Dogs are not meant to sleep all day. Exercise is vital to their health and well-being. It is also a great way to keep your dog calm and relaxed while you are out of the house, or when guests come over.


The benefits of an exercise program are many. Physically conditioned dogs perform better in sports and competitions, with less occurrence and severity of injury. They are also able to maintain a healthy weight much more easily.


Exercise is psychologically healthy for dogs; it gives them an appropriate outlet for their pent-up energy, and helps reduce hyperactivity and other behavior problems related to boredom or insufficient activity. Exercising your dog on a treadmill will help them rest more calmly, improve joint health, strengthen bones, enhance mental alertness, strengthen the cardiovascular system and can help reduce vet bills. My 10 year old Labrador Retriever has arthritis, and my vet insists she is still very agile because the treadmill keeps her joints moving and lubricated.



Things to consider when starting your dog on a treadmill regimen:


Extra weight on your dog's body means extra stress on bones and joints. A treadmill can become a vital part of a weight loss program for an overweight dog. Combining a healthy diet with exercise on a treadmill is the best way to get your dog in shape and keep him/her healthy and happy. With over 50% of dogs in the U.S. being overweight, exercise is just as important as nutrition for your dog. Once your dog has become comfortable with exercising on the treadmill, you can establish a routine for him/her, and I recommend having a command, like “treadmill,” to tell your dog when it is time to get on the treadmill to exercise. Praise is also very important to your dog. Rewarding them for good behavior will help them to want to do what you ask of them. 


Is the treadmill a substitute for all exercise?


The treadmill's role in a dog's fitness program is similar to the role a treadmill plays in human fitness. You wouldn’t simply walk on a treadmill for 20-45 minutes per day and call that adequate exercise. Dogs still need to be socialized and walked outside. Having the treadmill option helps owners who have to contend with rainy weather, hot weather, allergies or other medical conditions that keep them from being able to exercise their dogs as much as the dog needs, in order to stay healthy, relaxed and happy. Most of all, we understand that people have busy schedules. In today’s world, many  families have two working parents, two or more children and two or more pets. Dogs can run in the morning, while the family is getting ready for school and work, or when owners return home and are relaxing by the TV. Now bad weather, time constraints and medical issues don’t have to affect the amount of exercise your dog is getting.

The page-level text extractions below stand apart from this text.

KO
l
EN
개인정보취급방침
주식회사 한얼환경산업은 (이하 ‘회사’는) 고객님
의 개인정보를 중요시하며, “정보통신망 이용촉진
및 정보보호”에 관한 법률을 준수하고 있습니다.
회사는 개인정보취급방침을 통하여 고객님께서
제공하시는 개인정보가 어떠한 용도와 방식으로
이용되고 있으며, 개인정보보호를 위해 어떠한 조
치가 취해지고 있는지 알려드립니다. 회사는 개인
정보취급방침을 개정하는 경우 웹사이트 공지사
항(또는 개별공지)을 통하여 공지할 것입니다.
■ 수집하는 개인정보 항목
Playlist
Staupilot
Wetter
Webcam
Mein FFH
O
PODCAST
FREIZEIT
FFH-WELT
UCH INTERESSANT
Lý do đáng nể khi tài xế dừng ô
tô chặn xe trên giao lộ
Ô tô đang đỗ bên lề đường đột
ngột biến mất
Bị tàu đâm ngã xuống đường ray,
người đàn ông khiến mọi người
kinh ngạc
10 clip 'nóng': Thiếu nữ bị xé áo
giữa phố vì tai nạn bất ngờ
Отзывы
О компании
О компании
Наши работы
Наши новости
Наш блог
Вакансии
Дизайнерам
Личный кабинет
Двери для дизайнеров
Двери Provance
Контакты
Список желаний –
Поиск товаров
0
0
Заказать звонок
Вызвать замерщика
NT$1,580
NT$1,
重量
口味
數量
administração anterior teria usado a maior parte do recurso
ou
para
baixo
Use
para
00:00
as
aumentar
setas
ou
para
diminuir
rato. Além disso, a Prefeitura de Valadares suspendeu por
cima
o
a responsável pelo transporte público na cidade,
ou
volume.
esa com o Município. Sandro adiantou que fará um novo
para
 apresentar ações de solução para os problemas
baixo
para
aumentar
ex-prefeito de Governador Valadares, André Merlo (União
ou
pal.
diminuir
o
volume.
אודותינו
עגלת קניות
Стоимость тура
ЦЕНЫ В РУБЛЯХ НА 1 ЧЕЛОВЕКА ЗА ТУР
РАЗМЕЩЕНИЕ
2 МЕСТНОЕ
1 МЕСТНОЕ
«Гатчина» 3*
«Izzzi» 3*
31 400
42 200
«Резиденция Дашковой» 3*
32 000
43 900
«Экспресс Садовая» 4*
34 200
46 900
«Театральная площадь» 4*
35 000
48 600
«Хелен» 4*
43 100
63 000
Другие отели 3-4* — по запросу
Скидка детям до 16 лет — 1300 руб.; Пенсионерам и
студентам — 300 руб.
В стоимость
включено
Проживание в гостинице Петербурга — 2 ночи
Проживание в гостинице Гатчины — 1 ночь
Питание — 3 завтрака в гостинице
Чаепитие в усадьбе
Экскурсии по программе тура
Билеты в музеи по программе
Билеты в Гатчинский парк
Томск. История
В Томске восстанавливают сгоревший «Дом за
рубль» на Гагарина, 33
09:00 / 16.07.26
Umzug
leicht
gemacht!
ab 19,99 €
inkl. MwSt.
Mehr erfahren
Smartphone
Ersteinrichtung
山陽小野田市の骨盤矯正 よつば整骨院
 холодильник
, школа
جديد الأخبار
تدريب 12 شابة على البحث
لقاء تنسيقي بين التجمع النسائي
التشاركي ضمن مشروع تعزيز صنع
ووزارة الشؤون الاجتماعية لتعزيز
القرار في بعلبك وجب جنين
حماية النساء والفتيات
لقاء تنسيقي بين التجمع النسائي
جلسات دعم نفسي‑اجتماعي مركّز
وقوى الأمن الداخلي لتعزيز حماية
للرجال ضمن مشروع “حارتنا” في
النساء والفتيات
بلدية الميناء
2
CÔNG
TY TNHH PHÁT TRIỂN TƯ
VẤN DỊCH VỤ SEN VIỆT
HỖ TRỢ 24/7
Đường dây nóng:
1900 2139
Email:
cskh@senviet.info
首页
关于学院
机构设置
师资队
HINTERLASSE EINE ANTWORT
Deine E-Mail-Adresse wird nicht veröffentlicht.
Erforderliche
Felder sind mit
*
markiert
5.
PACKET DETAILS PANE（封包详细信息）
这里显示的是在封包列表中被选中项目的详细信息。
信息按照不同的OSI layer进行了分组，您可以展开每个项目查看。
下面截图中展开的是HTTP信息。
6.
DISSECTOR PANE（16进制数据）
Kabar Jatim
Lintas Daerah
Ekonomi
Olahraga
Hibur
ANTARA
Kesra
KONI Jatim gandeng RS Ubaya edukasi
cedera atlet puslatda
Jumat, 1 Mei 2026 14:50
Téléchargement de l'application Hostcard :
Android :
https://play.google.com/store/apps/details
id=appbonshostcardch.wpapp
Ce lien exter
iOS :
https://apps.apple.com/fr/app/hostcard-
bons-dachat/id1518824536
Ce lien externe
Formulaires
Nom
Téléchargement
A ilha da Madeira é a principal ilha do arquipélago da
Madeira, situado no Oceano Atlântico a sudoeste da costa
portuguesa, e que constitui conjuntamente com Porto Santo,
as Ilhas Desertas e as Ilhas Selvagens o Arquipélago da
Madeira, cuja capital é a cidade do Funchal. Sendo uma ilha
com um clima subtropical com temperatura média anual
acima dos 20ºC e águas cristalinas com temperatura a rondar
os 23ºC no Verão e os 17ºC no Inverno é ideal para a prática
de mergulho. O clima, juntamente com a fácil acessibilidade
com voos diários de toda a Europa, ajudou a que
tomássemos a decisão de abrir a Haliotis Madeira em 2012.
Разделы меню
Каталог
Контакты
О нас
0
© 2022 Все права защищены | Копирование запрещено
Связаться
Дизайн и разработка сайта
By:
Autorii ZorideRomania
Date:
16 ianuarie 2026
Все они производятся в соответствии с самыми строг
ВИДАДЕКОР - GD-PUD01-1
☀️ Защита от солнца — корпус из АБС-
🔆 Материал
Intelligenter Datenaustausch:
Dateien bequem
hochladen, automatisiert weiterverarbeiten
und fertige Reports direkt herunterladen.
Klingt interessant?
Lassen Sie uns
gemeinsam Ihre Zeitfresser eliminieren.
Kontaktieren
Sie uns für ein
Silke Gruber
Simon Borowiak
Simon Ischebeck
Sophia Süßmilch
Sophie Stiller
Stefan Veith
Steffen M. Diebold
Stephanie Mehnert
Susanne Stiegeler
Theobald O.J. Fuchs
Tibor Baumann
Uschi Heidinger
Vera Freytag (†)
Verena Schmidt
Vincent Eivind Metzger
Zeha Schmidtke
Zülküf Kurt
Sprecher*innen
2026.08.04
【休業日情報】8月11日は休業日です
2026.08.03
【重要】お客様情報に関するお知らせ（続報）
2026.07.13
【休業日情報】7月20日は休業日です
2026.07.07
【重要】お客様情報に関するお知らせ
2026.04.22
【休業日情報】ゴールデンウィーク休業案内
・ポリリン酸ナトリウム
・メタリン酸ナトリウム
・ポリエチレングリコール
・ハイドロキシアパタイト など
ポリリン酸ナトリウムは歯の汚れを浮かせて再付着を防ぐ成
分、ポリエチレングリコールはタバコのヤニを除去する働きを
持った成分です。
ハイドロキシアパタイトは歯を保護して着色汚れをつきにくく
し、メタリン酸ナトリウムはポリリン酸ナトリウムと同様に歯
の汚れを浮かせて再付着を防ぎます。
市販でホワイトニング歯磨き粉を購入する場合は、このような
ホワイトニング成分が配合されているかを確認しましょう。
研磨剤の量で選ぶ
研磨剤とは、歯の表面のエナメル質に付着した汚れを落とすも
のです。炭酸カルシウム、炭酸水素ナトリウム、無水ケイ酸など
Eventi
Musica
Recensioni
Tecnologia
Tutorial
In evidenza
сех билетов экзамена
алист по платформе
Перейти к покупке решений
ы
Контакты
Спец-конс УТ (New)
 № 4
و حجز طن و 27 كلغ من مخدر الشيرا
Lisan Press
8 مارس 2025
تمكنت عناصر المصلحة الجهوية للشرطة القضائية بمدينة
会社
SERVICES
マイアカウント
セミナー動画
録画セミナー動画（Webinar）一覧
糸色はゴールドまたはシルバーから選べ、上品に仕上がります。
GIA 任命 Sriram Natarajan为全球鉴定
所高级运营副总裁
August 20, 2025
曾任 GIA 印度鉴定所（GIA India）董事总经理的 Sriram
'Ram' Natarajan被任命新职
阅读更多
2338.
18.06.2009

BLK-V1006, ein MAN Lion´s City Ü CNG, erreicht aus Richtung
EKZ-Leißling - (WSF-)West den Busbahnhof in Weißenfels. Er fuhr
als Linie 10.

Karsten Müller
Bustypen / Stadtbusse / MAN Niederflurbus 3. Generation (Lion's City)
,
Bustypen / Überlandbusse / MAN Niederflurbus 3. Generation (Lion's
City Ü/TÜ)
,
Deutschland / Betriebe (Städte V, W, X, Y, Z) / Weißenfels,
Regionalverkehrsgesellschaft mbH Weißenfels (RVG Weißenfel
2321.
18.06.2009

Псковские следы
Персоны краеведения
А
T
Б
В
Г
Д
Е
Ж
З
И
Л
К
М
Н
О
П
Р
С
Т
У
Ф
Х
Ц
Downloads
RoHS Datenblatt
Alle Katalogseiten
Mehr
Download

I do believe that socializing your dog, taking them on walks, running, hiking and other outdoor activities should be a part of your dog's lifestyle. Dogs are not meant to be couch potatoes; they need exercise and social activity for optimum health.


Before beginning any exercise program with your canine athlete, have your veterinarian perform a full health check to detect any physical problems that could be aggravated by the activity. Very young dogs must be limited in their activities to ensure that exercise activity will not harm still-forming bones. (In general, it is best to wait until the growth plates have fully closed.) Care must also be taken with older dogs to guard against injuries to joints, but they can still benefit from a slow, walking speed to get joints moving.